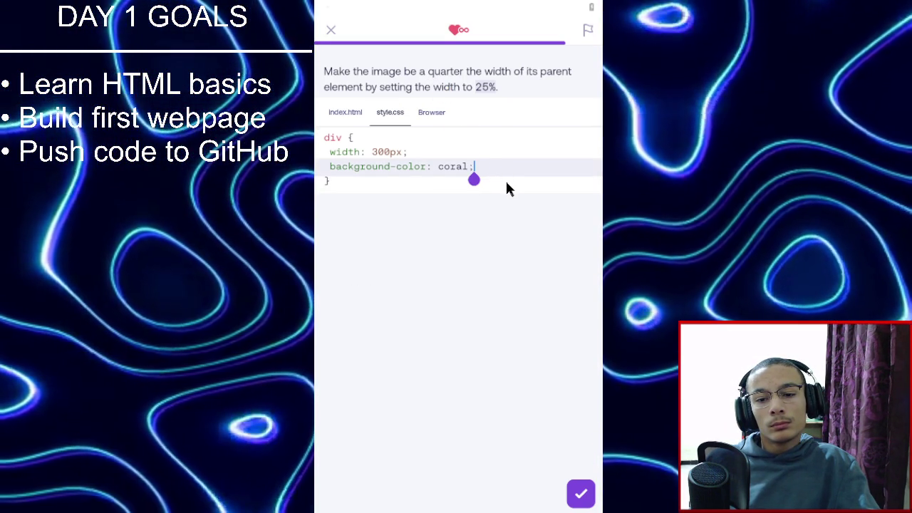
pyautogui.click(507, 183)
pyautogui.click(504, 189)
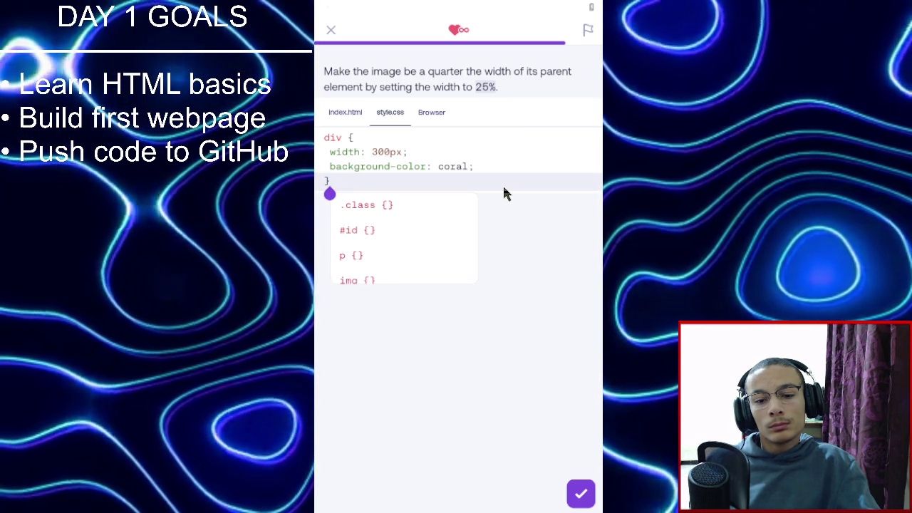
pyautogui.press('Return')
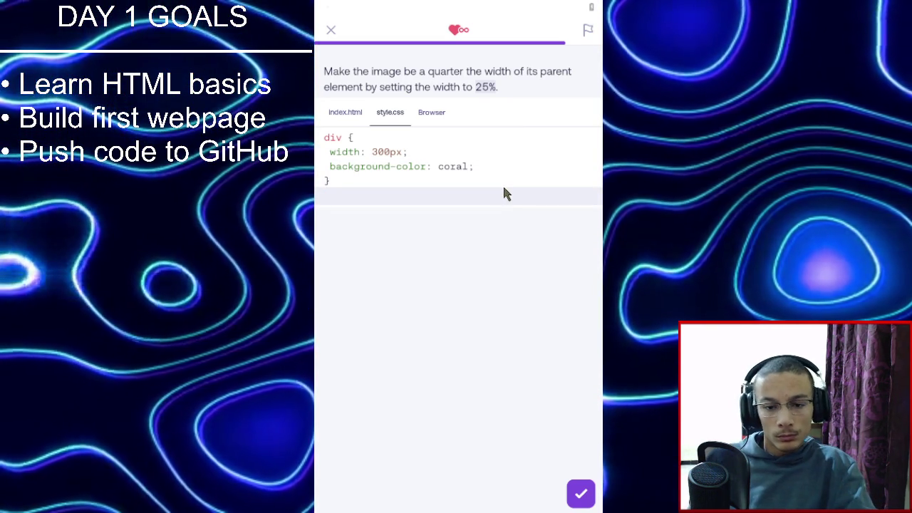
pyautogui.write('"')
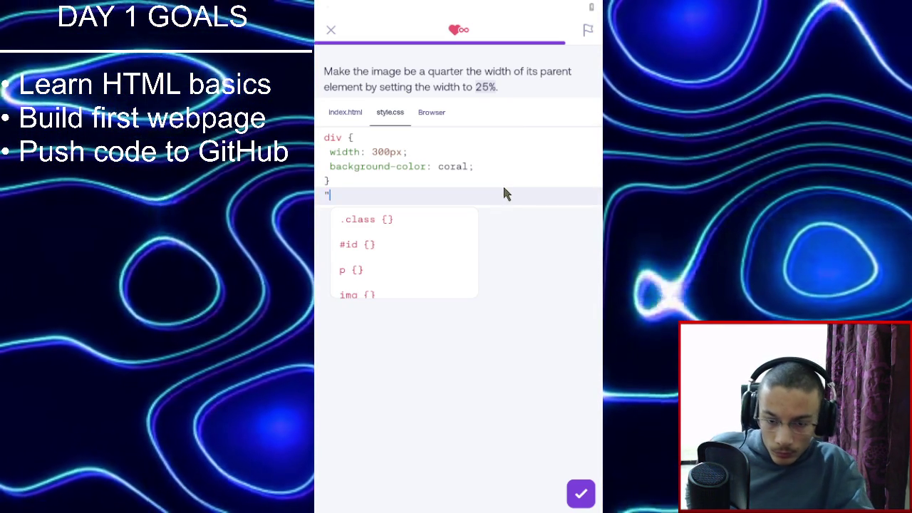
pyautogui.press('Return')
pyautogui.press('BackSpace')
pyautogui.press('BackSpace')
pyautogui.write('img {')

++++++++++++++++++++

## WHAT TO WORK ON
Filter the listing by the string "write"; copy each matching line.

## SOLUTION TO THIS EXERCISE
pyautogui.write('"')
pyautogui.write('img {')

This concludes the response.